* WORK INSTRUCTIONS:
a – In the forum thread on changing file encoding in a Talend route, which component does the reply suggest trying instead?
b – Reproduce the part of the forum thread on changing file encoding starting at "I want to convert" and ending at "of my components.".

One Star

Change encoding in ESB route (UTF-8 to Windows-1252)

Hello everybody,
This is my first message on the forum Smiley Happy.
I want to convert a file from the "UTF-8" format to the "windows-1252"/"Cp1252" format in Talend route.
I tested the best solution for me.
- Start component: cFtp
I indicate the "utf-8" charset in the advanced options, the charset of my file.
- Middle component: cConvertBody
I indicate the class: "byte[].class, "Cp1252""
- End component: CFtp
I indicate the "Cp1252" charset, the encoding in which I want my file.
This method doesn't work and i'm little desperate. Do you have an idea to help me ?
Thank you in advance.
PS: I included in the attach documents, the options of my components.
   
4 REPLIES
Fifteen Stars

Re: Change encoding in ESB route (UTF-8 to Windows-1252)

I have not done this before, but was interested in your problem. I don't believe you will be able to do this in the way you are trying (however, I may be wrong). What I would attempt is making use of a cProcessor component and trying to do the conversion in Java.

* SUPPLIED RECORDS:
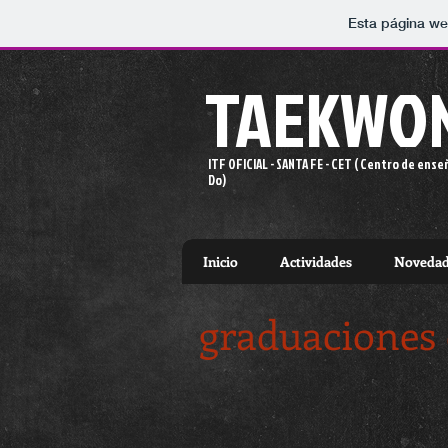
Esta página we
TAEKWO
ITF OFICIAL - SANTA FE -
CET ( Centro de ens
Do)
Inicio
Actividades
Novedad
graduaciones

* ACTIVITY ANSWERS:
a – A cProcessor component, doing the conversion in Java.

b –
I want to convert a file from the "UTF-8" format to the "windows-1252"/"Cp1252" format in Talend route.
I tested the best solution for me.
- Start component: cFtp
I indicate the "utf-8" charset in the advanced options, the charset of my file.
- Middle component: cConvertBody
I indicate the class: "byte[].class, "Cp1252""
- End component: CFtp
I indicate the "Cp1252" charset, the encoding in which I want my file.
This method doesn't work and i'm little desperate. Do you have an idea to help me ?
Thank you in advance.
PS: I included in the attach documents, the options of my components.